Être ou ne pas être
De quel côté se trouvaient les Français durant la Guerre des Gaules ? En Provence alors que l’Ardèche soutenait les légions romaines ? À Reims, chez les Rèmes qui furent des alliés fidèles de César ?
Charlemagne était-il un Gaulois ou un Germain ? Il parlait allemand, il a été sacré empereur à Rome et son tombeau se trouve à Cologne. Les
premiers rois capétiens parlaient allemand et avaient encore de la famille en Allemagne. Jeanne d’Arc a été brûlée vive par un jugement français de la Sorbonne soutenant les intérêts parisiens, bourguignons et anglais. Lorsque la Marseillaise parlera quelques siècles plus tard du sang impur devant abreuver nos sillons, elle vise les coalitions étrangères, mais aussi l’aristocratie française accusée d’être d’origine allemande depuis son arrivée en France avec les Grandes Invasions.

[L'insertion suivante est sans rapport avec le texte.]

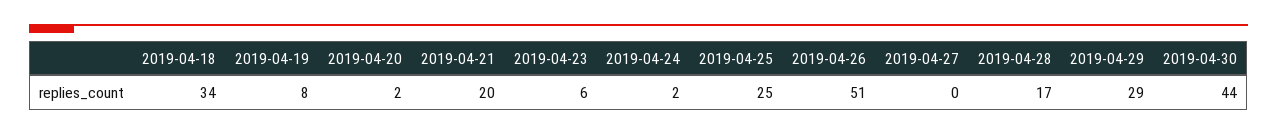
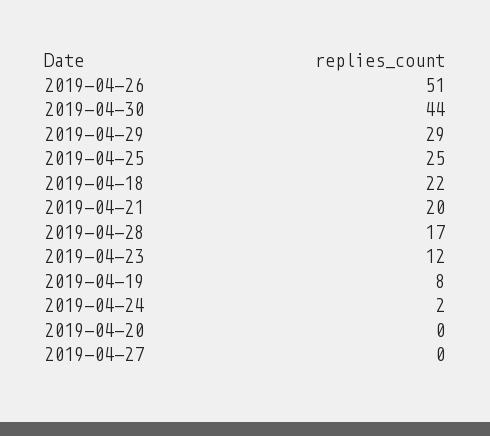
  {
-   "2019-04-18": 34,
+   "2019-04-18": 22,
    "2019-04-19": 8,
-   "2019-04-20": 2,
+   "2019-04-20": 0,
    "2019-04-21": 20,
-   "2019-04-23": 6,
+   "2019-04-23": 12,
    "2019-04-24": 2,
    "2019-04-25": 25,
    "2019-04-26": 51,
    "2019-04-27": 0,
    "2019-04-28": 17,
    "2019-04-29": 29,
    "2019-04-30": 44
  }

Sans sa dimension européenne actuelle, la France est condamnée à échouer dans la nouvelle révolution scientifique du 21e siècle. Les virus, les crypto-monnaies, le dollar, le yen, les marchés financiers et boursiers n’ont pas de limites ni de frontières. La mondialisation touche tous les États, y compris la Chine, la Russie, l’Ukraine, le Qatar et le Vatican.
Et pourtant la France existe. Notre pays vit par sa langue, sa culture, son droit, ses territoires actuels et leurs défenseurs… Si la France n’ existait réellement pas, les Laboratoires Fabre ne seraient pas français, et la population d’Oradour n’aurait certainement pas été massacrée. Et nous ne serions pas non plus le pays ayant dans l’histoire du monde mené le plus grand nombre de grandes batailles, loin devant l’Allemagne ou la Russie… Et si nous n’ étions pas des Français, il n’y aurait plus autant de journaux ou de livres écrits en français. On ne sait pas exactement quand la France a commencé à exister en tant que peuple des Français. Mais visitons les Maisons d’écrivain, les Maisons des Illustres, les châteaux anciens… L’esprit français a défini la France qui a forgé elle-même cet esprit français. Une définition d’existence, c’est aussi, dans tous les sens du terme, une fonction réflexive.